▶ **PROBLEM DETAILS**: Read the records below and copy each line that contains "back".

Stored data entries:
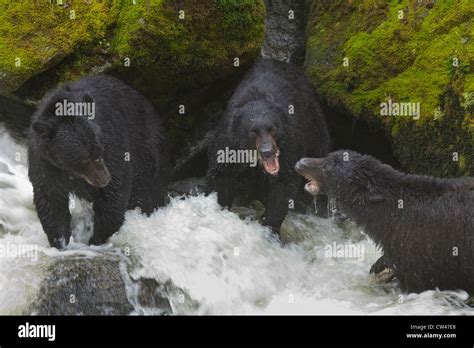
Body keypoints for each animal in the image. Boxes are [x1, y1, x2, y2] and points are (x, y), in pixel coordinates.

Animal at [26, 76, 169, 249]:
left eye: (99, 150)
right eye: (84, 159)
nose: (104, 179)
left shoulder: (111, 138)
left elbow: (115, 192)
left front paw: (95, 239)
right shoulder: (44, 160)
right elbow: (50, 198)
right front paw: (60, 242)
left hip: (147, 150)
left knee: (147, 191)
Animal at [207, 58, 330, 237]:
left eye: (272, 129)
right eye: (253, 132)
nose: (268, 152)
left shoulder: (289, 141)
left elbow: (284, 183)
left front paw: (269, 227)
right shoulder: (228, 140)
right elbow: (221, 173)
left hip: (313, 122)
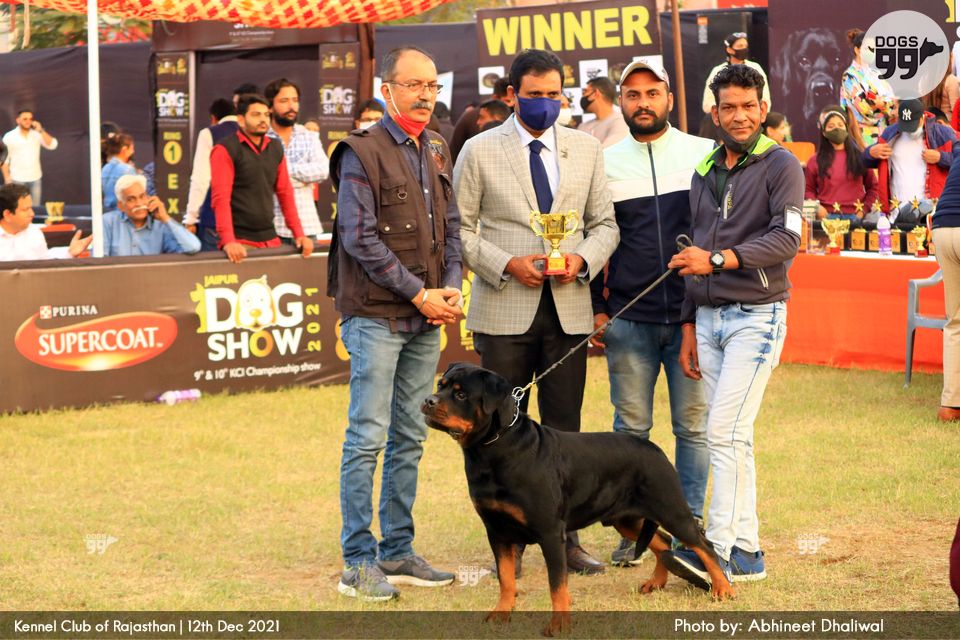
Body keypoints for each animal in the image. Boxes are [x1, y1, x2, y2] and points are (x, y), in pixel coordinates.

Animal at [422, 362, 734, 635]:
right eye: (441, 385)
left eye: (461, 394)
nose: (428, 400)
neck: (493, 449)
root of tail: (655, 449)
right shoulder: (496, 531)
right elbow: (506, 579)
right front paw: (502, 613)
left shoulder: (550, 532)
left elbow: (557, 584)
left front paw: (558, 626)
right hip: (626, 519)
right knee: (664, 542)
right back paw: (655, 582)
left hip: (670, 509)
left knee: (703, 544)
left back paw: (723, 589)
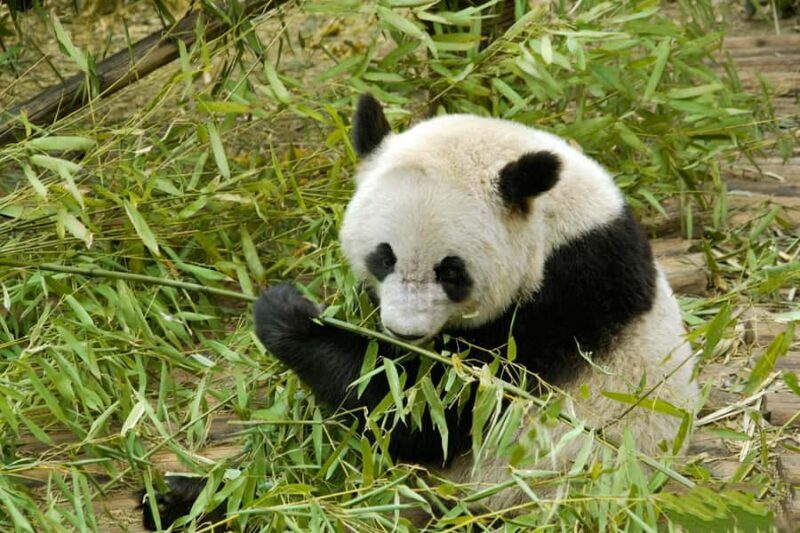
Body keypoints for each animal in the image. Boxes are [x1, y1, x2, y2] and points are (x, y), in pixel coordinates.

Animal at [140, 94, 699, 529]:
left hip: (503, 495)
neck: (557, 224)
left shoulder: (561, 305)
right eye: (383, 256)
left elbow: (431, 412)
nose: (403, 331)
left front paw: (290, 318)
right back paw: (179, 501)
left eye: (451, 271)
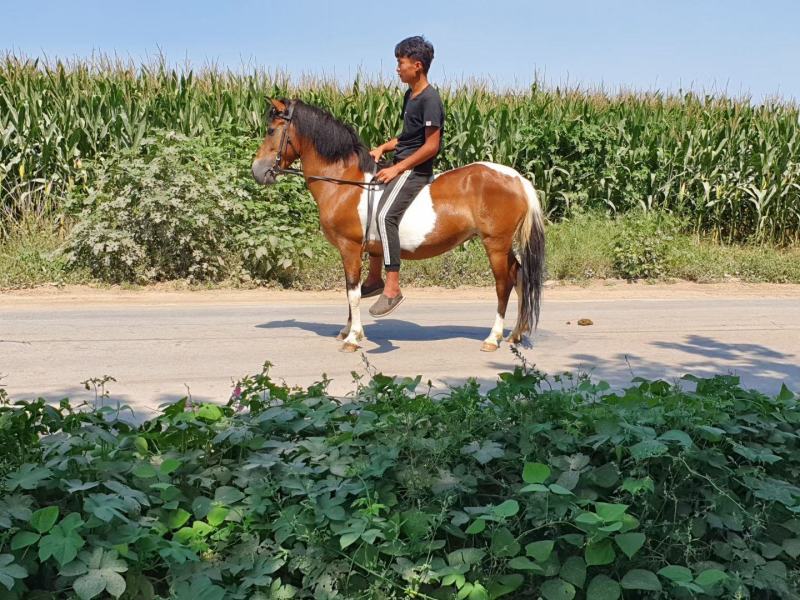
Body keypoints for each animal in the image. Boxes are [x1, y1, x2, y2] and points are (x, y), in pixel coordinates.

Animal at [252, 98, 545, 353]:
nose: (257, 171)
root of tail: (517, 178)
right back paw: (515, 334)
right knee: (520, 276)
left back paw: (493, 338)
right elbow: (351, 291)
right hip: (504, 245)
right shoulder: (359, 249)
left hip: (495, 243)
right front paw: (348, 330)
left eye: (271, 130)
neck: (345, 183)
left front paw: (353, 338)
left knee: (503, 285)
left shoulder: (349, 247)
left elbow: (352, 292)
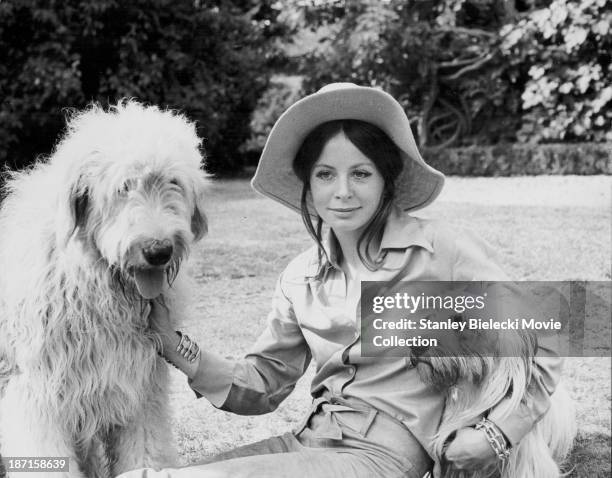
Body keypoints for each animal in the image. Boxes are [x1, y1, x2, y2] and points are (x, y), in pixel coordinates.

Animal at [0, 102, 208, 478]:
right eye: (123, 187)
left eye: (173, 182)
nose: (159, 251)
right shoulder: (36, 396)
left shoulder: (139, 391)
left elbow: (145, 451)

▶ **TASK RESPONSE**:
right back paw: (655, 582)
left back paw: (723, 589)
right back paw: (179, 501)
right back paw: (515, 334)
left back paw: (493, 338)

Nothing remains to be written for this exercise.